ACTION ITEM:
Nothing outside the range is wanted. Repeat exactly the lines below from the one with "Faltwerktreppe in Wildeiche mit" through the one with "афішувати своє особисте".

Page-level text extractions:
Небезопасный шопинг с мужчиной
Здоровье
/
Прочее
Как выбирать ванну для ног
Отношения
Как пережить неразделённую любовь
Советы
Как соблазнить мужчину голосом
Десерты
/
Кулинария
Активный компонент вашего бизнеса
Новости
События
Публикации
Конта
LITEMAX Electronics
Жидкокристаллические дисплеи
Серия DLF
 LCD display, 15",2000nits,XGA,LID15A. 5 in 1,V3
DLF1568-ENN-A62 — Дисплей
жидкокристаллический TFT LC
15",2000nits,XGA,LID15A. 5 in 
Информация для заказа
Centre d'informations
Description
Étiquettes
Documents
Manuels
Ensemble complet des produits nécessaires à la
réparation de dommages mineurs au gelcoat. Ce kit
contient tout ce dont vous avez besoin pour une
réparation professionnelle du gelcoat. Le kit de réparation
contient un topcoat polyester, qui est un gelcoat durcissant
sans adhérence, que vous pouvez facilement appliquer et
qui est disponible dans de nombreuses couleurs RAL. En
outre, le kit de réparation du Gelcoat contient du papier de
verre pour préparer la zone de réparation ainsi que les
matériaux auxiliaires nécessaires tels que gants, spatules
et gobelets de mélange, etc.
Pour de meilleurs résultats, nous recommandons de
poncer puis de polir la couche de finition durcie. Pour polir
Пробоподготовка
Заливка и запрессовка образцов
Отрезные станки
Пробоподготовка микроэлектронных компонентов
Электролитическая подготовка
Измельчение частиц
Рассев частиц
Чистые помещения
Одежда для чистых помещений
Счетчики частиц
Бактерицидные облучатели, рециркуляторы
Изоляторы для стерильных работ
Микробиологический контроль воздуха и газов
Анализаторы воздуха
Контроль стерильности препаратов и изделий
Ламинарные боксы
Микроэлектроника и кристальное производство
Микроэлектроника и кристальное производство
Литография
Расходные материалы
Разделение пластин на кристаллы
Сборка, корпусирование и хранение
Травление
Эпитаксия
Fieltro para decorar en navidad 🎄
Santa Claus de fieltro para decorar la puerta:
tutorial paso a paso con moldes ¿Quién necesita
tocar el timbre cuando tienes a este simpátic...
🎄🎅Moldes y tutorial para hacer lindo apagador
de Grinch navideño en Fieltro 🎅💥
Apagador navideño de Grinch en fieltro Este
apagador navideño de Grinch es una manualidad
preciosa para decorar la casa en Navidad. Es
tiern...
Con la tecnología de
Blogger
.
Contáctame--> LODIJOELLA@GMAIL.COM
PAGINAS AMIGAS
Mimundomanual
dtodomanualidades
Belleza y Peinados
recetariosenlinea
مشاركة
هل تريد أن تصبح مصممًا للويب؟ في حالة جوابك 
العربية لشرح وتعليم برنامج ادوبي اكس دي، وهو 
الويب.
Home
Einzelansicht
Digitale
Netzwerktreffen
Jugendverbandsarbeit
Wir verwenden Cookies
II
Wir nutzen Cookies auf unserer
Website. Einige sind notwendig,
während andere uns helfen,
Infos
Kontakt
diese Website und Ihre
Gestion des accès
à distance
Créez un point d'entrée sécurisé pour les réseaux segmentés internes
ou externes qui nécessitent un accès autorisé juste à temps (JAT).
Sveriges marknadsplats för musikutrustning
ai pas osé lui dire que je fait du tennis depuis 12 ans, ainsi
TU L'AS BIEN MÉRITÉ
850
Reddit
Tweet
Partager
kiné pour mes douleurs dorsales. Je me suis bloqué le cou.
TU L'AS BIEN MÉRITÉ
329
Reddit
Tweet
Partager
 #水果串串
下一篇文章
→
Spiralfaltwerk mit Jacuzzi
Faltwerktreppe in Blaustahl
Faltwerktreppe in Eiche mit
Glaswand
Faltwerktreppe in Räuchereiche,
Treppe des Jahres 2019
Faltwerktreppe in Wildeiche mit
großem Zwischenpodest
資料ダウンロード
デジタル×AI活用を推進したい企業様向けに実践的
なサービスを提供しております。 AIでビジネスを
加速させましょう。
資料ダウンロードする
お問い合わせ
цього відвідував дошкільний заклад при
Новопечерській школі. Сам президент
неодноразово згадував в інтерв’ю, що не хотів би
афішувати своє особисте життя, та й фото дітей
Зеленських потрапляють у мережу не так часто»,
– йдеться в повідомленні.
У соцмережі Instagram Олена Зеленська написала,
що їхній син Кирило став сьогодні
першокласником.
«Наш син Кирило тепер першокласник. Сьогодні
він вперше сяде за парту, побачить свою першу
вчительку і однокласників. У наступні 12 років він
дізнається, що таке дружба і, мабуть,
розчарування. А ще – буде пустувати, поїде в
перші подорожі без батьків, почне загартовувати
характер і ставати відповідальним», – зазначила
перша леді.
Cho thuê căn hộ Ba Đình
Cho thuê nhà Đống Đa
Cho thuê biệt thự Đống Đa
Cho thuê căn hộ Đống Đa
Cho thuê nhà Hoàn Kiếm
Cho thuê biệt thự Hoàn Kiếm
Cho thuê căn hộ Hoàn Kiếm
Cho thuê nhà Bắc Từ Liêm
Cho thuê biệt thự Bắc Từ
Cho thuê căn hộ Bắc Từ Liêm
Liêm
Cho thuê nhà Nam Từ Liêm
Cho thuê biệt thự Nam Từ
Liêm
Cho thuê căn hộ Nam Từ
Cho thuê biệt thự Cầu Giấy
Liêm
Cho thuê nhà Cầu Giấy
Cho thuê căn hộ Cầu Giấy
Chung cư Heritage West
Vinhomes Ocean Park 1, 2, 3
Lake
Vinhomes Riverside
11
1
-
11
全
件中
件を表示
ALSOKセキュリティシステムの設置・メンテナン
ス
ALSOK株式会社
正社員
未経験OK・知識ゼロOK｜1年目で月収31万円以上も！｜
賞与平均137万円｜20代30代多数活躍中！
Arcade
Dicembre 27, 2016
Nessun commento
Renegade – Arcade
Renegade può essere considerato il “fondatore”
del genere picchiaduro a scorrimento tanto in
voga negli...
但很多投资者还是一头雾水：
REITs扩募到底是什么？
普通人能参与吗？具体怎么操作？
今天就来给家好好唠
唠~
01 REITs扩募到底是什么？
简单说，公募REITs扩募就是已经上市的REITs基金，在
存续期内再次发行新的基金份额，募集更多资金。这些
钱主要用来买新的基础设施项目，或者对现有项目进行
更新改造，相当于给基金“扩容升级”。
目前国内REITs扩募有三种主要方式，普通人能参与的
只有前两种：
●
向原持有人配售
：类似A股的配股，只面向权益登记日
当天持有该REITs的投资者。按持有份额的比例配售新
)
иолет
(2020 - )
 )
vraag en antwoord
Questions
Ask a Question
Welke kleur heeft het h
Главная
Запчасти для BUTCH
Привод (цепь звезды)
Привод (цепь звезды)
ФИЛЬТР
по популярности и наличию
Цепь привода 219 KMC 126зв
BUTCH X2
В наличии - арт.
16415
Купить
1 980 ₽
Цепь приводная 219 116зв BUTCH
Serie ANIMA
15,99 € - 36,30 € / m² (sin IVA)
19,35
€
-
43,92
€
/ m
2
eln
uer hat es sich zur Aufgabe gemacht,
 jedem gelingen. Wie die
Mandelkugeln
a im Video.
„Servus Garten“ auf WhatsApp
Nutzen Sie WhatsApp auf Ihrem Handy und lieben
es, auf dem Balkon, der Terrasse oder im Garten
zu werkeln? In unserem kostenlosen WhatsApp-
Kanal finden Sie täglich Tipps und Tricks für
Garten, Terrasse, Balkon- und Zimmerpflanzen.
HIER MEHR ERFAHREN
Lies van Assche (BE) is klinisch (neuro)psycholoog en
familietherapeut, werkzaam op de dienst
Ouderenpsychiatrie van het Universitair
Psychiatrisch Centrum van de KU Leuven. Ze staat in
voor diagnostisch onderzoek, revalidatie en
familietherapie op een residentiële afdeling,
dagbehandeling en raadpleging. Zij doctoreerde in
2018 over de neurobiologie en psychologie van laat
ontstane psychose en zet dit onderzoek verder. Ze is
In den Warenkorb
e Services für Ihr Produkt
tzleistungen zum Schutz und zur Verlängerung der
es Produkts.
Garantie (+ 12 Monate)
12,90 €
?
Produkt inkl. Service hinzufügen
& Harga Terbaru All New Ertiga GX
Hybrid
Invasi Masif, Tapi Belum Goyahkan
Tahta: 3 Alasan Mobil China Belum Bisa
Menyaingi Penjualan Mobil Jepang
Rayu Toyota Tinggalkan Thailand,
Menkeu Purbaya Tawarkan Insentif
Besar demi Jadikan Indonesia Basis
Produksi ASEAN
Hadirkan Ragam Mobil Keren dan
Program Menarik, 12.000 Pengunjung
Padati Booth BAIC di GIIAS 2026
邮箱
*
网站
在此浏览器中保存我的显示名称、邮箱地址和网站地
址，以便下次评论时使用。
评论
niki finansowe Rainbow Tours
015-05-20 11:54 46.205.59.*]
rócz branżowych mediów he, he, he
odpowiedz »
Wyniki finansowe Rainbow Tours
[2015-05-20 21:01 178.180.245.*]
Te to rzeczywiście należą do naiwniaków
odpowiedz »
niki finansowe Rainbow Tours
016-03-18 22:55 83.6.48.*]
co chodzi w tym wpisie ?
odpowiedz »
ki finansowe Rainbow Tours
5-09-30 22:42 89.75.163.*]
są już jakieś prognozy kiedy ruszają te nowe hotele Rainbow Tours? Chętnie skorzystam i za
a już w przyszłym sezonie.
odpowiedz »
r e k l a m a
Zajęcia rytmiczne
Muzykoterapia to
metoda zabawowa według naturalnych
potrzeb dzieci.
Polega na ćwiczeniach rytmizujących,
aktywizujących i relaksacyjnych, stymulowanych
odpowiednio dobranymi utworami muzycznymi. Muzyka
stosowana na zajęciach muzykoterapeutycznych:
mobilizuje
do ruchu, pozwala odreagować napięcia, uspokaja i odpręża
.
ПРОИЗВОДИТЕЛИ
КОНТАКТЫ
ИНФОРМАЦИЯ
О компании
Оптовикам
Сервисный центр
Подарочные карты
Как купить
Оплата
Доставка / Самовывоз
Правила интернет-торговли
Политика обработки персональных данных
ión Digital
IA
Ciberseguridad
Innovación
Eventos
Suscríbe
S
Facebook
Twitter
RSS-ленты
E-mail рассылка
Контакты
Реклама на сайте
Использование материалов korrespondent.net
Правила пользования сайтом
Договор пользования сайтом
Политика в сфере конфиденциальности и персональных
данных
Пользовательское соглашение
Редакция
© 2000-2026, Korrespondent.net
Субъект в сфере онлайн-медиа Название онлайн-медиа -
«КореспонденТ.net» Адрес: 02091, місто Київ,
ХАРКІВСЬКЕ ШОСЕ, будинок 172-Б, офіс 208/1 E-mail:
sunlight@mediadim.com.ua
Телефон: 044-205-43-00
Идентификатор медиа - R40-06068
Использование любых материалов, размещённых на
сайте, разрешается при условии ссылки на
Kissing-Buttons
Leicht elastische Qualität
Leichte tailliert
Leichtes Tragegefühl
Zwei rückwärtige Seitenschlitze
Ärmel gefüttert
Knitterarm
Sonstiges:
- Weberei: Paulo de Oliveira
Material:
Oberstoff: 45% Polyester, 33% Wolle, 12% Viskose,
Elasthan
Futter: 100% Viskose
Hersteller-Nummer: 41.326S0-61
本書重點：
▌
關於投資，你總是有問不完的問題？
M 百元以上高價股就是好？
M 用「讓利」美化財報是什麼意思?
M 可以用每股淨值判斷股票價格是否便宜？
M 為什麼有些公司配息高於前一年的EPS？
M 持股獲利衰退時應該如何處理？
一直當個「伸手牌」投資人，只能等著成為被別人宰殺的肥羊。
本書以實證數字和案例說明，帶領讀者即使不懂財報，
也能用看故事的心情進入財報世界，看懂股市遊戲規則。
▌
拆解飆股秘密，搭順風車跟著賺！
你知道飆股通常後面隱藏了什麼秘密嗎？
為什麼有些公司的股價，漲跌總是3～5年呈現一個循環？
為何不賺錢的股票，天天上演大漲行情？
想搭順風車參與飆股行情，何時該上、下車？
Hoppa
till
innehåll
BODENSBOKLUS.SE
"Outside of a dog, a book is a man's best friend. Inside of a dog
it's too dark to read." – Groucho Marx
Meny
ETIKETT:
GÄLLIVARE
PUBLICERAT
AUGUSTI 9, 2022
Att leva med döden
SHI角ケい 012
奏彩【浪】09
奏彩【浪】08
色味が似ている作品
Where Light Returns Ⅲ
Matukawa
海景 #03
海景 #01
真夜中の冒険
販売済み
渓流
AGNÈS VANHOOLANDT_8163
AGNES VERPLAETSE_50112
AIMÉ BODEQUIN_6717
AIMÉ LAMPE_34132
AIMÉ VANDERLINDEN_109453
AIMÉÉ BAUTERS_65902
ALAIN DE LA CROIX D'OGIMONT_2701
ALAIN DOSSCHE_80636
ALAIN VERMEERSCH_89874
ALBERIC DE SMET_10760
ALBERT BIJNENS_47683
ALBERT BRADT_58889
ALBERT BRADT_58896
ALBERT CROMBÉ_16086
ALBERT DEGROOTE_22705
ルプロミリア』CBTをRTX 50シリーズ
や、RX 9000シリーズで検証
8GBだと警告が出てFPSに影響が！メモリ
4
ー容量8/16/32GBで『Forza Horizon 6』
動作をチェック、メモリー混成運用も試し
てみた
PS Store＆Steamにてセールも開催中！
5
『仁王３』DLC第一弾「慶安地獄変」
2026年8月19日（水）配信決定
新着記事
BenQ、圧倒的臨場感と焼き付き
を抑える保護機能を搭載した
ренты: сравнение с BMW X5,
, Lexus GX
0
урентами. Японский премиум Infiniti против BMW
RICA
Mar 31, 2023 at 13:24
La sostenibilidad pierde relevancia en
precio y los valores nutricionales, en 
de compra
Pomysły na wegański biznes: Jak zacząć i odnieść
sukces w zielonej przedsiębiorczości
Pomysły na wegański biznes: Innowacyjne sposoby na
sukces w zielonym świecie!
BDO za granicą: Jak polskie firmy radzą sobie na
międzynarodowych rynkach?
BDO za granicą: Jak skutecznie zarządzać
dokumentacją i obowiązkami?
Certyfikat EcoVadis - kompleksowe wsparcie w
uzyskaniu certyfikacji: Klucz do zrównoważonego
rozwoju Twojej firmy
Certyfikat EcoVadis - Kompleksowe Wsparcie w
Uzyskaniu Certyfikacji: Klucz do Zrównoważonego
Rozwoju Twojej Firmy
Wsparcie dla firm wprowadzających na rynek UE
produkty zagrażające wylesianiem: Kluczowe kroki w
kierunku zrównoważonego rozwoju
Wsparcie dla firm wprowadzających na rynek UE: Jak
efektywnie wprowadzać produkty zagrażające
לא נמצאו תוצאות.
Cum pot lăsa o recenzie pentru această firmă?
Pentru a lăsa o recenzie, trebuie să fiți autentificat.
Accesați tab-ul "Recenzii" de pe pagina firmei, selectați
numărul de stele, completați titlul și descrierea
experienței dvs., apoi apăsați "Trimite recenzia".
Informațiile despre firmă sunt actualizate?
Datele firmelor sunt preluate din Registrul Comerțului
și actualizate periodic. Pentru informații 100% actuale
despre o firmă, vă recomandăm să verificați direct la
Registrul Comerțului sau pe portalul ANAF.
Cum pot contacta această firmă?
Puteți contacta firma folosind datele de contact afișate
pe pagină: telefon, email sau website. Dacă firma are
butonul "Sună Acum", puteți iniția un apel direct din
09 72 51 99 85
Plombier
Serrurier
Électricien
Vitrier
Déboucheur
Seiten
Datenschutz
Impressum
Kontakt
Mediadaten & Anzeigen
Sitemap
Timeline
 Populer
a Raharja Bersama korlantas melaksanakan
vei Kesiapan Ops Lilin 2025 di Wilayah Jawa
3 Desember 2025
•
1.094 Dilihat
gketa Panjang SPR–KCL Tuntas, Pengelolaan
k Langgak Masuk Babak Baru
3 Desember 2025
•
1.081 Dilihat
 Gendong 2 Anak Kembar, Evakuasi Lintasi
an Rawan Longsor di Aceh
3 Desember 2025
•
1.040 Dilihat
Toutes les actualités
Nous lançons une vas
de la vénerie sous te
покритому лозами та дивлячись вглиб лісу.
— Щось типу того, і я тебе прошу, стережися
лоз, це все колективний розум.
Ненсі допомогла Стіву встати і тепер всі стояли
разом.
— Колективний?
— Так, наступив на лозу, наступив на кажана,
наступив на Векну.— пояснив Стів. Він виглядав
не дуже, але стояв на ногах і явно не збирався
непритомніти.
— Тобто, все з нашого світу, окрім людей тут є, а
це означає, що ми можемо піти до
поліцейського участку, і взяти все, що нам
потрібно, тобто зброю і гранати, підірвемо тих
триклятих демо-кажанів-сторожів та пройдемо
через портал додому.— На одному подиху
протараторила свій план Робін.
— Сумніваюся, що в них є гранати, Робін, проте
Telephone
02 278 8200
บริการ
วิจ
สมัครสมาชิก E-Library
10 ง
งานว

TASK RESPONSE:
Faltwerktreppe in Wildeiche mit
großem Zwischenpodest
資料ダウンロード
デジタル×AI活用を推進したい企業様向けに実践的
なサービスを提供しております。 AIでビジネスを
加速させましょう。
資料ダウンロードする
お問い合わせ
цього відвідував дошкільний заклад при
Новопечерській школі. Сам президент
неодноразово згадував в інтерв’ю, що не хотів би
афішувати своє особисте життя, та й фото дітей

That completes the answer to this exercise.